First experiment: training result

The results of the training and validation for the first experiment have been summarized in Tables 5, 6 and 7.

Table 5 sRNN training and validation

Table 6 LSTM training and validation

Table 7 GRU training and validation

The sRNN takes more time to train, has higher training and validation MSE than the rest of the networks. Although the sRNN has higher training and validation MSE compared to the other networks, the validation accuracy is very close to the GRU and the LSTM networks. The highest validation accuracy for the sRNN is \(92\%\), for the LSTM is \(92\%\) and for the GRU is \(94\%\). This shows that although the sRNN takes a longer time to train, its validation accuracy is close to the other networks.

The validation error in some of the networks is smaller than the training error. In this experiment, the reason for getting a smaller validation error than the training error can be attributed to the use of dropout regularization (Fig. 5). Applying regularization helps the model not to over-fit the dataset during training, but it might also make the validation loss less than the training loss.

Fig. 5

sRNN trained with Adam training and validation error

Second experiment: AOA prediction with faulty sensor assumption result

Table 8 Linear regression result with the assumption of sensor failure

The result is shown in Table 8. During the faulty total velocity measurement test and faulty total velocity and pitch rate measurement test, the sRNN performs better than the other networks (see Table 8). In the first experiment, the sRNN did not perform well compared to the other networks as it can be seen from the training MSE results (in Tables 5, 6 and 7), but in the faulty measurement tests in the second experiment, it gives the best approximation of AOA during faulty total velocity measurement test and faulty total velocity and pitch rate measurement test. During the faulty total velocity and pitch rate measurement test, the correlation between the predicted value and the target for the sRNN trained with RMSprop is 0.96, for the GRU trained with RMSprop is 0.92 and the LSTM trained with RMSprop is 0.73. However, the sRNN has the worst prediction during the faulty AOA measurement test (see Fig. 6).

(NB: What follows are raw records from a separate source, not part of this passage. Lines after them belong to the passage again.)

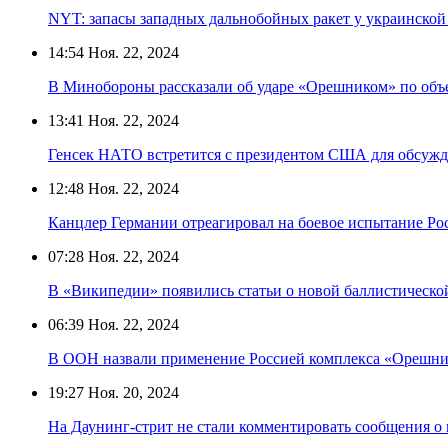
NYT: запасы западных дальнобойных ракет у украинской
14:54
Ноя. 22, 2024
В Минобороны рассказали об ударе «Орешником» по об
13:41
Ноя. 22, 2024
Генсек НАТО встретится с президентом США для обсужд
12:48
Ноя. 22, 2024
Канцлер Германии отреагировал на боевое испытание Р
07:28
Ноя. 22, 2024
В «Википедии» появились статьи о новой баллистическо
06:39
Ноя. 22, 2024
В ООН назвали применение Россией комплекса «Орешн
19:27
Ноя. 20, 2024
На Даунинг-стрит не стали комментировать сообщения о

The predicted value of the LSTM has the worst correlation and MSE value during the faulty total velocity measurement test and faulty total velocity and pitch rate measurement test. However, the LSTM has the best prediction during the faulty AOA measurement test. The MSE between the predicted value and the target during the faulty AOA measurement test is 1.11 degrees for the LSTM trained with RMSprop, 3.4 degrees for the GRU trained with RMSprop, and 8.4 degrees for the sRNN trained with RMSprop.

The GRU has an average performance in all the three faulty sensor tests. This results can be attributed to the architecture of the GRU. The GRU is an encoder–decoder RNN. The input encoding of RNN is a positive factor when used in environments or situations that result in sensor failure.

In almost all network faulty sensor tests, training with Adam gives lesser MSE between the predicted and target values than training with RMSprop. This is because Adam has all the attributes of RMSprop and it also has a momentum component. RMSprop contributes the exponential decaying average of past squared gradients, while the momentum accounts for the exponentially decaying average of past gradients [34].

Fig. 6

Predicted and real value of AOA using sRNN trained with Adam

Fig. 7

Predicted and real value of AOA using Network 1 trained with Adam

Third experiment: training and AOA prediction result of the combined networks

We evaluated various combinations of LSTM-GRU, sRNN-LSTM and sRNN-GRU combined networks. But here, we present the result for the sRNN-GRU combined networks because one of the sRNN-GRU combined networks showed better performance. Table 9 shows the sRNN-GRU combinations that are evaluated and Table 10 shows the result of faulty sensor measurement tests of the second experiment for the sRNN-GRU combined networks.

Table 9 sRNN-GRU combined architecture

Table 10 sRNN-GRU faulty sensor measurement test result

During the faulty sensor tests on the sRNN-GRU combined architecture, Network 1 (see Table 10) showed good results with lower MSE values and higher correlations. Comparing the result for the combined networks in Table 10 and the results in Table 8 during the faulty AOA measurement test, Network 1 has a correlation value \(95\%\) and MSE of 2.3 degrees (see Fig. 7), the sRNN has a correlation value \(83\%\) and MSE of 7.0 degree and the GRU has correlation value \(88\%\) and MSE of 5.3 degrees. Moreover, the sRNN-GRU combined architecture performed relatively better than the sRNN and the GRU during the faulty velocity measurement test and the faulty velocity and pitch rate measurement test.

The effectiveness of the sRNN-GRU combined architecture results from the individual strengths of the sRNN and the GRU. The sRNN uses Eq. (2) to come up with a state to represent the input-output dataset. The GRU is an encoder-decoder network where one RNN encodes and the other RNN decodes according to Eqs. (4) and (5). Therefore, instead of applying encoding–decoding in each layer as the network with three-layer GRU does, Network 1 uses encoding–decoding just before the linear output layer. This gives Network 1 an advantage over the other networks. Although sRNN-GRU combined architecture performs well in the faulty measurement tests, it takes a longer time (150 s) to train compared to the LSTM and the GRU.

Conclusion

This work has shown F-16 aircraft modeling using a recurrent neural network and its use for AOA prediction with faulty sensor measurements. F-16 aircraft model is developed using sRNN, LSTM, GRU and LSTM-GRU, sRNN-LSTM and sRNN-GRU combined networks. The result obtained shows F-16 fighter jet can be modeled using RNNs, and the developed model can be effectively used for predicting AOA in flight conditions with a faulty sensor. The sRNN-GRU combination is an effective network that can be used in flight conditions with a faulty sensor. The architecture can be used for predictive control techniques.

The AOA estimation in this work employs RNN to estimate AOA under steady flight conditions with noisy and faulty sensors. Furthermore, the method we use efficiently illustrates that AOA can be estimated utilizing properly functioning sensors. However, neural network-based techniques have the disadvantage of requiring a big dataset and lack interpretability because it is a black-box model. In addition to this, the study does not address the detection and isolation of faulty sensors. The next step in this study will be to develop algorithms that use fewer datasets and can estimate AOA under flying situations with faulty sensors. MUSIC, ESPIRIT, and Koopman [42] are all viable options. Furthermore, we will also be working on the detection and isolation of defective sensors in the future.